Iglesias, a professor in Horticultural Science and the director of the Plant Breeding Consortium, explained that the project takes an integrated, end-to-end approach to the AIV value chain.

Iglesias emphasized that NC State’s role is that of a facilitator and partner, rather than a director. 

“We let the national institution build on their ideas, we sort of provided some input,” he said. “We are one more piece in this project.” 

Iglesias said NC State will reach the project’s goals primarily through facilitating extension services, providing a link between local farmers and government agencies in Kenya.

AIVs are a group of leafy green vegetables native to the African continent. In addition to being high in micronutrients, Ojiambo said, AIVs are easy to grow, are usually grown by women and youth and have an opportunity to tackle food insecurity as they require minimal labor and no pesticides. 

Although their benefits are known to researchers, Ojiambo said AIVs suffer from a lack of awareness, undeveloped value chains and a lack of capacity and technology in Kenyan markets. 

Ojiambo said the project also seeks to stimulate the Kenyan market for AIVs through the development of new uses and recipes involving the vegetables.

One of the key challenges the project aims to address is the diminishing quality and nutritional content due to high perishability of leafy green vegetables and often long transport time.

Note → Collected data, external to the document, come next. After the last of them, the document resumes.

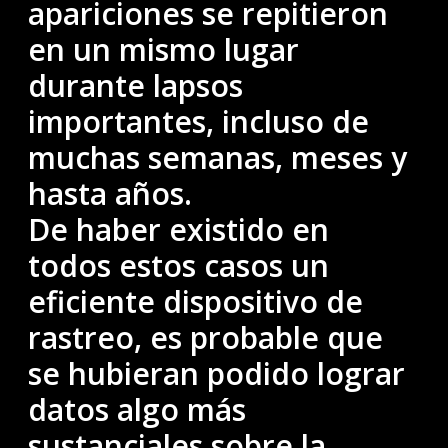
apariciones se repitieron
en un mismo lugar
durante lapsos
importantes, incluso de
muchas semanas, meses y
hasta años.
De haber existido en
todos estos casos un
eficiente dispositivo de
rastreo, es probable que
se hubieran podido lograr
datos algo más
sustanciales sobre la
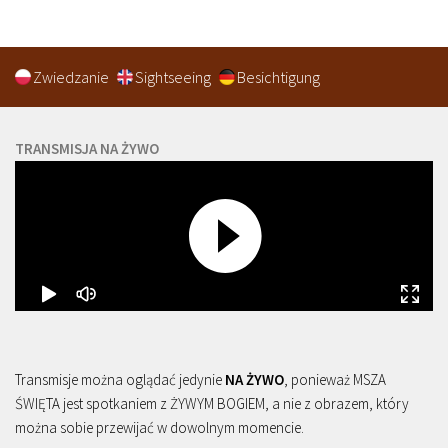
Zwiedzanie
Sightseeing
Besichtigung
TRANSMISJA NA ŻYWO
Transmisje można oglądać jedynie
NA ŻYWO
, ponieważ MSZA
ŚWIĘTA jest spotkaniem z ŻYWYM BOGIEM, a nie z obrazem, który
można sobie przewijać w dowolnym momencie.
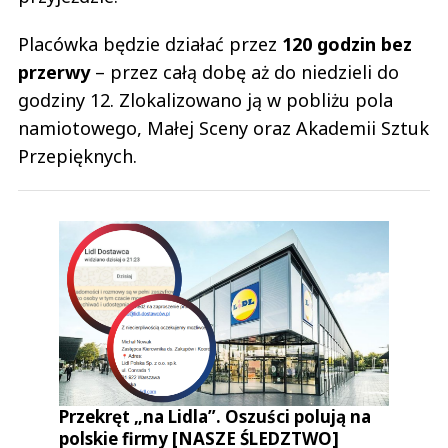
Placówka będzie działać przez
120 godzin bez
przerwy
– przez całą dobę aż do niedzieli do
godziny 12. Zlokalizowano ją w pobliżu pola
namiotowego, Małej Sceny oraz Akademii Sztuk
Przepięknych.
Przekręt „na Lidla”. Oszuści polują na
polskie firmy [NASZE ŚLEDZTWO]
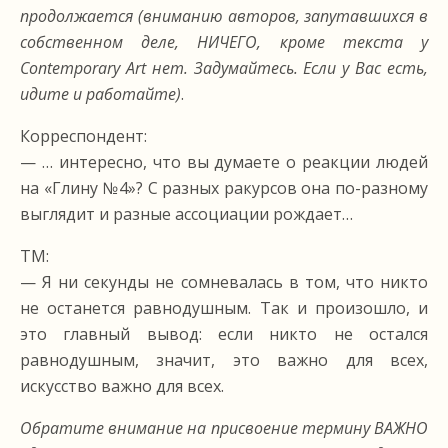
продолжается (вниманию авторов, запутавшихся в
собственном деле, НИЧЕГО, кроме текста у
Contemporary Art нет. Задумайтесь. Если у Вас есть,
идите и работайте)
.
Корреспондент:
— … интересно, что вы думаете о реакции людей
на «Глину №4»? С разных ракурсов она по-разному
выглядит и разные ассоциации рождает…
ТМ:
— Я ни секунды не сомневалась в том, что никто
не останется равнодушным. Так и произошло, и
это главный вывод: если никто не остался
равнодушным, значит, это важно для всех,
искусство важно для всех.
Обратите внимание на присвоение термину ВАЖНО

The project is looking into ways to improve post-harvest handling and storage to extend the shelf life of AIVs. 

The launch event in Kenya was an important milestone for the project, as it provided an opportunity for the partners to officially present the project to stakeholders and the media. The event was attended by the director of KALRO, the Deputy Vice Chancellor for Research from the University of Nairobi and representatives from UC Davis. 

“If it works, then we can scale it up to other parts of the country.”

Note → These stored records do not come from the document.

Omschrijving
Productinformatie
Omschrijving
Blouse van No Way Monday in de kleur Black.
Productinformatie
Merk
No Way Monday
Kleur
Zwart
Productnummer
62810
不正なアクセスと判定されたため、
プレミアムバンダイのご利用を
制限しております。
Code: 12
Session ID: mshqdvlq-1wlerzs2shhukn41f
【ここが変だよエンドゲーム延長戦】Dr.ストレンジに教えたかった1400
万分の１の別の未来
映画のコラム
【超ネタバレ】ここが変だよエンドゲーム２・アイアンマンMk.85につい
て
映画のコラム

Moving forward, the project partners are looking to expand the funding for the project beyond the USAID grant. They are actively seeking additional funding from other organizations to address other challenges along the AIV value chain to ensure the long-term sustainability of the project. 

The next steps for the research component of the project include characterizing the diversity of AIVs, selecting promising varieties for further study and multiplying these varieties at a larger scale. The partners also plan to host a field day at NC State next year, inviting chefs, nonprofits and other stakeholders to learn about the nutritional benefits of AIVs and see them growing in the field. 

Ojiambo said this three-year project is just the beginning of grasping how beneficial AIVs can be for the uplifting of women and youth in Kenya.

“My hope is that we’re able to get support moving forward to doing this at a much larger scale,” Ojiambo said. “It’s just a pilot. If it works, then we can scale it up to other parts of the country.”